## Supplied passage:
From left, Jim Fletcher, Scott Shepherd and Victoria Vazquez in the 2010 production of the play “Gatz” at the Public Theater.Sara Krulwich/The New York Times

Under the Radar, or UTR, was founded as both a celebration and a canny act of service. It was scheduled in January, to dovetail with the annual conference of the Association of Performing Arts Professionals. The festival enabled artists to attract the attention of thousands of visiting presenters, who might then offer vital commissions and tours. It has included local artists and companies like Taylor Mac, Young Jean Lee, Tarell Alvin McCraney, Reggie Watts and 600 Highwaymen who were programmed alongside international work.

UTR was soon joined by related festivals — Coil, American Realness, Other Forces, and later Prototype and the Exponential Festival. Most of those have shuttered.

The online reaction to the news that UTR might meet this same fate was a mix anger and melancholy, with many responding not only to the Public’s decision, but also seemingly to the feeling that New York City has become a less hospitable place for artistic experimentation.

A number of festival participants recently spoke about what inclusion in UTR had meant. The festival, many said, had introduced them to the work of international artists. It had secured them lucrative touring contracts. It had made them feel as if, after working at the margins, they finally belonged within a larger conversation.

“It was inspiration, connection and communion all at once,” Paul Thureen, a founder of the devised theater group the Debate Society, wrote in an email. The group presented “Blood Play” at UTR in 2013.

Hannah Bos, left, and Michael Cyril Creighton in “Blood Play,” a work produced by the devised theater group the Debate Society and presented as part of Under the Radar’s 2013 season.Javier Oddo

Kelly Copper, a founder of the Nature Theater of Oklahoma, described the festival’s economic impact. “It gave us access to a worldwide audience,” she wrote, “and enabled us, after years of struggling from show to show, to finally support ourselves.” Its “Pursuit of Happiness” appeared at UTR in 2018.

While a statement released Wednesday described UTR as “on hiatus” from the Public, Eustis clarified that he could not promise when or if the festival might continue there. “Because we feel like this is a time of real structural change,” he said, on a joint call with the Public’s executive director, Patrick Willingham.

They outlined the theater’s financial circumstances — increased expenses, audience numbers that remain below prepandemic levels, sluggish philanthropic giving. Prepandemic, the Public’s annual budget was approximately $60 million. Now it is $48 million.

UTR had an annual budget of about $1 million, excluding salaries and operating costs. Artist fees were small and many international shows were sponsored by their home countries, but like every show at the Public the festival lost money.

“It was designed to give our artists their celebration,” Russell said. “When would you have a party and expect to come away with money? We had really good parties.”

Ending UTR was, Eustis said, the most visible and the most painful effect of this budget contraction. Because the Public is a presenting theater for the festival rather than a creative or originating theater, it sacrificed UTR while retaining in-house programs like the Mobile Unit and Public Works.

Still, Eustis did not underestimate the festival’s significance for the city’s artistic life. “It made a huge difference to not only the ecology of the downtown scene, but also to the international communication among artists,” he said, also noting that as other festivals and spaces closed or scaled back, Under the Radar became even more important.

As it remains important, Russell, who owns the intellectual property rights to the festival, is in conversation with venues and potential producers, seeking a way forward.

“I’m feeling relieved and hopeful at the changes that could come,” he said last week. “Because it does feel like we need new strategies to make a festival work in this city. We’ve proven that people are hungry for a festival. So now what do we do with that energy? That energy has to go somewhere.”

## Exercise brief:
Please give the annual budget of Under the Radar as stated in the passage on the festival.

(Data extracted from a collection)
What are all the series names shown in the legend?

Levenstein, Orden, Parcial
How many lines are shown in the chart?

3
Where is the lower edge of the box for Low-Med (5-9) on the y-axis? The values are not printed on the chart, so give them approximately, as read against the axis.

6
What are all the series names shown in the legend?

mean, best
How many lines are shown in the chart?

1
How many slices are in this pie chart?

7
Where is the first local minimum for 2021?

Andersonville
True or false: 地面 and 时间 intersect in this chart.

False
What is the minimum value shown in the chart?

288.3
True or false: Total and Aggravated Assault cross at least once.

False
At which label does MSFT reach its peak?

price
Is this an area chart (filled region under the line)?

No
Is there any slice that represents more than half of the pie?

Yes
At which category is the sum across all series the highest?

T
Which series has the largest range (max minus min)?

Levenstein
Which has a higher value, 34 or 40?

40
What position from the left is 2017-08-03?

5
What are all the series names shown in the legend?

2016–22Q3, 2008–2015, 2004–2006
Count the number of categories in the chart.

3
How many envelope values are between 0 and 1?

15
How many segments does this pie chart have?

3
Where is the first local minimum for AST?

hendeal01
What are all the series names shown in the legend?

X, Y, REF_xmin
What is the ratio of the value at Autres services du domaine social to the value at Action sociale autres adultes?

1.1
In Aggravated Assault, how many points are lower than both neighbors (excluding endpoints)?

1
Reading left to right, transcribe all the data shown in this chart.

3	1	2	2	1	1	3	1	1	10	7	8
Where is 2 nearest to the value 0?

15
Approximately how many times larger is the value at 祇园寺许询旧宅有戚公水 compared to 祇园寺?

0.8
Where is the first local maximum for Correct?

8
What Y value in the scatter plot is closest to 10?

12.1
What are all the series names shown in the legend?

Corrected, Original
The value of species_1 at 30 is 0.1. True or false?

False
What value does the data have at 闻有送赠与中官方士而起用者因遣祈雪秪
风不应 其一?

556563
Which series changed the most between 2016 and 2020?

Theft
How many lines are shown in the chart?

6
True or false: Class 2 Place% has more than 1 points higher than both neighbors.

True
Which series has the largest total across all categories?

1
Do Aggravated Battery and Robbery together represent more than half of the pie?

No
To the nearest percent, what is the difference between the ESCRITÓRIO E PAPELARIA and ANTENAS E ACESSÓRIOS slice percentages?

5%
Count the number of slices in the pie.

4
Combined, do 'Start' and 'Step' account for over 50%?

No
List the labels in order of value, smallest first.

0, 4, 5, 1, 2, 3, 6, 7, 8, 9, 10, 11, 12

## Output for this task:
About $1 million, excluding salaries and operating costs.